ENTRIES PROVIDED: Begin
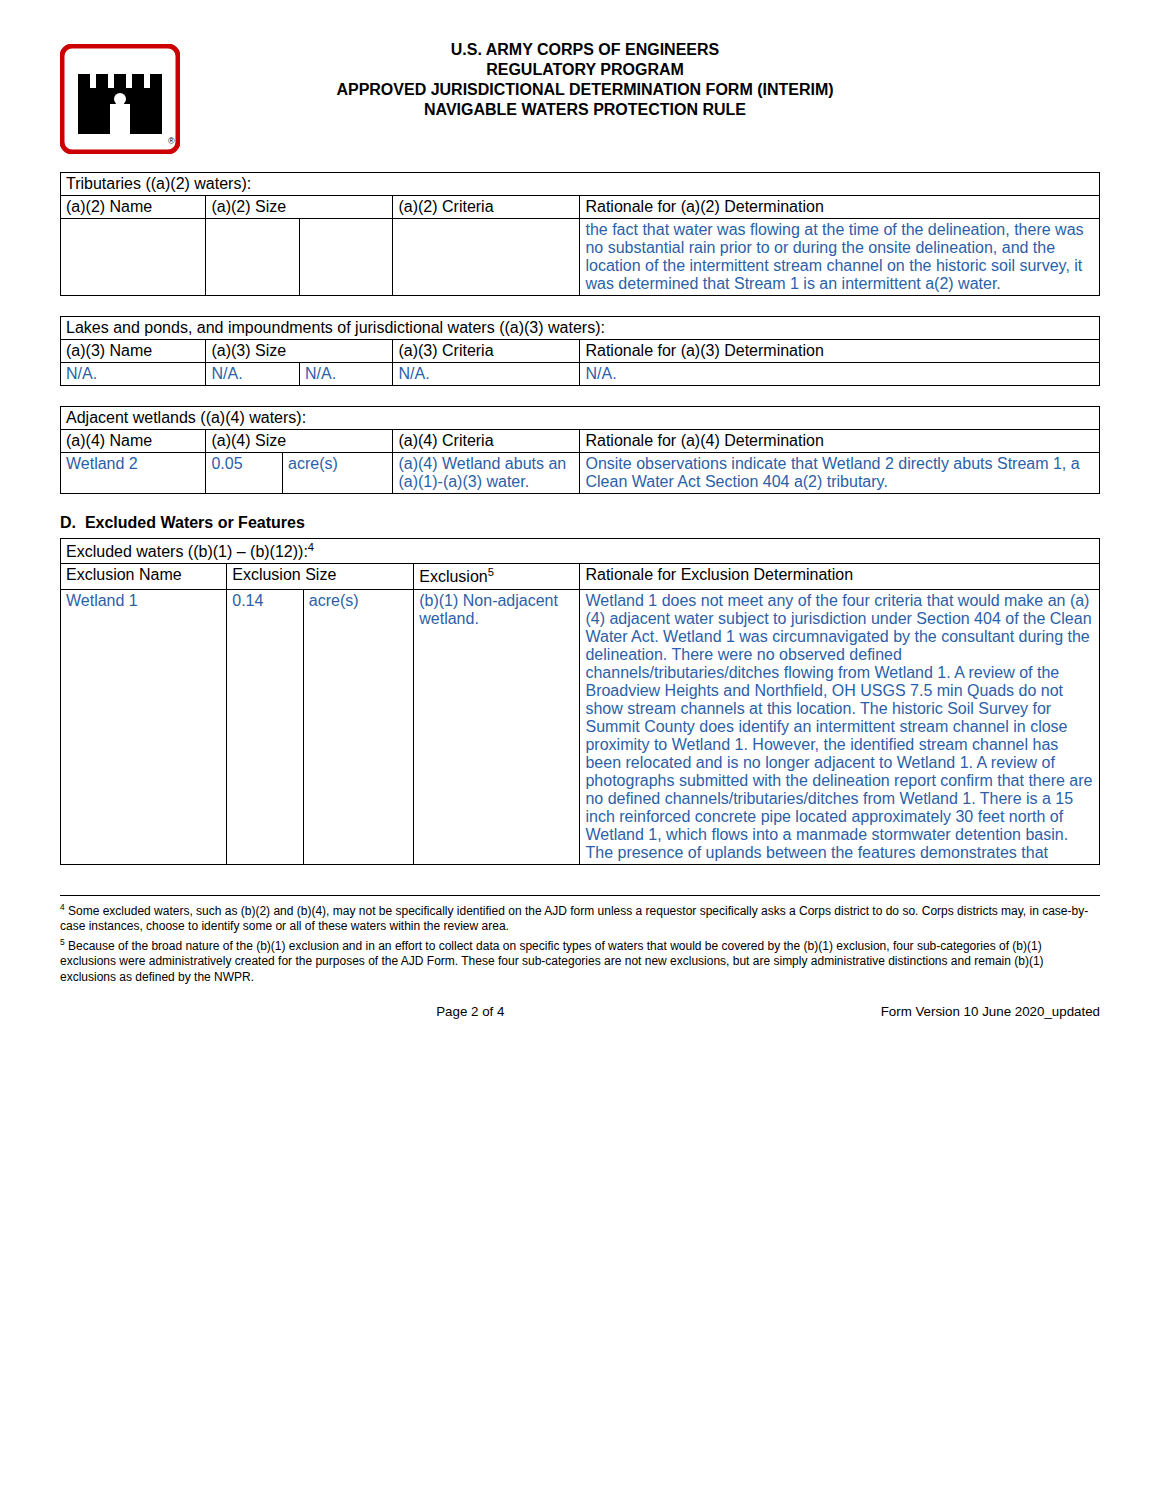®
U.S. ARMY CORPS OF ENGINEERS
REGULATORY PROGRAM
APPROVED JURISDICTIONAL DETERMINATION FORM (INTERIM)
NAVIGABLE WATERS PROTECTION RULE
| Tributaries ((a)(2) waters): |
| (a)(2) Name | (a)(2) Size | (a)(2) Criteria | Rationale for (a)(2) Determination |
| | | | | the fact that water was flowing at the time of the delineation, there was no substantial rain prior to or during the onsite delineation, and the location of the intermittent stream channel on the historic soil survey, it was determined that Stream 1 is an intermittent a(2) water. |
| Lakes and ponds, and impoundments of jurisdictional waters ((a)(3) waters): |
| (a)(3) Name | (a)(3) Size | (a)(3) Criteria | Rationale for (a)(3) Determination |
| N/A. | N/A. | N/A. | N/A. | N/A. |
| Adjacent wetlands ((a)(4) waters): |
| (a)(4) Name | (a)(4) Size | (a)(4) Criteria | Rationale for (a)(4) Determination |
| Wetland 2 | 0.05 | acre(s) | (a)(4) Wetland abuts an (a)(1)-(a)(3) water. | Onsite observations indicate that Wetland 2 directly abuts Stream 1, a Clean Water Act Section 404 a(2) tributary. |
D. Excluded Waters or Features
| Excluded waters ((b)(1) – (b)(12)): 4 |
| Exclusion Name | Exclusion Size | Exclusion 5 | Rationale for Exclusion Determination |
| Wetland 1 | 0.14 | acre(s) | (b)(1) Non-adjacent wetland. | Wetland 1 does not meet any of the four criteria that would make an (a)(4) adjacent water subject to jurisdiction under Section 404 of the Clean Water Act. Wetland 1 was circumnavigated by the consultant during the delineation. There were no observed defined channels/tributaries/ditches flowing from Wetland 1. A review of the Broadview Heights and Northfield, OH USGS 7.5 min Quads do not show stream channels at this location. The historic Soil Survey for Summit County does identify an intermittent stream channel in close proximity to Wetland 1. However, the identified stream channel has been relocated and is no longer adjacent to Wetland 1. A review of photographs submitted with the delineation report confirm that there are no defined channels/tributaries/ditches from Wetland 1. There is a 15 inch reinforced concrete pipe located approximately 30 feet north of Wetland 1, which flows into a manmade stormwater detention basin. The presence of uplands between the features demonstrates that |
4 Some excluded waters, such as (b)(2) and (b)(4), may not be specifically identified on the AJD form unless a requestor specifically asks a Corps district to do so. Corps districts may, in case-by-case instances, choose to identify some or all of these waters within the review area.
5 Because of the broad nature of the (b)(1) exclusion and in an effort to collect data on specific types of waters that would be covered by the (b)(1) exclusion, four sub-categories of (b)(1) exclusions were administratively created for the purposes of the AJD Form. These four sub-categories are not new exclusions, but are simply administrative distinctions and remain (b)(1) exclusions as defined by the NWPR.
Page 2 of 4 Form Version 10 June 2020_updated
ENTRIES PROVIDED: End
Above are the entries. Output exactly the lines beginning with the line that has "((b)(1) – (b)(12)): 4 |" and ending with the line that has "Exclusion Determination |".

SOLUTION
| Excluded waters ((b)(1) – (b)(12)): 4 |
| Exclusion Name | Exclusion Size | Exclusion 5 | Rationale for Exclusion Determination |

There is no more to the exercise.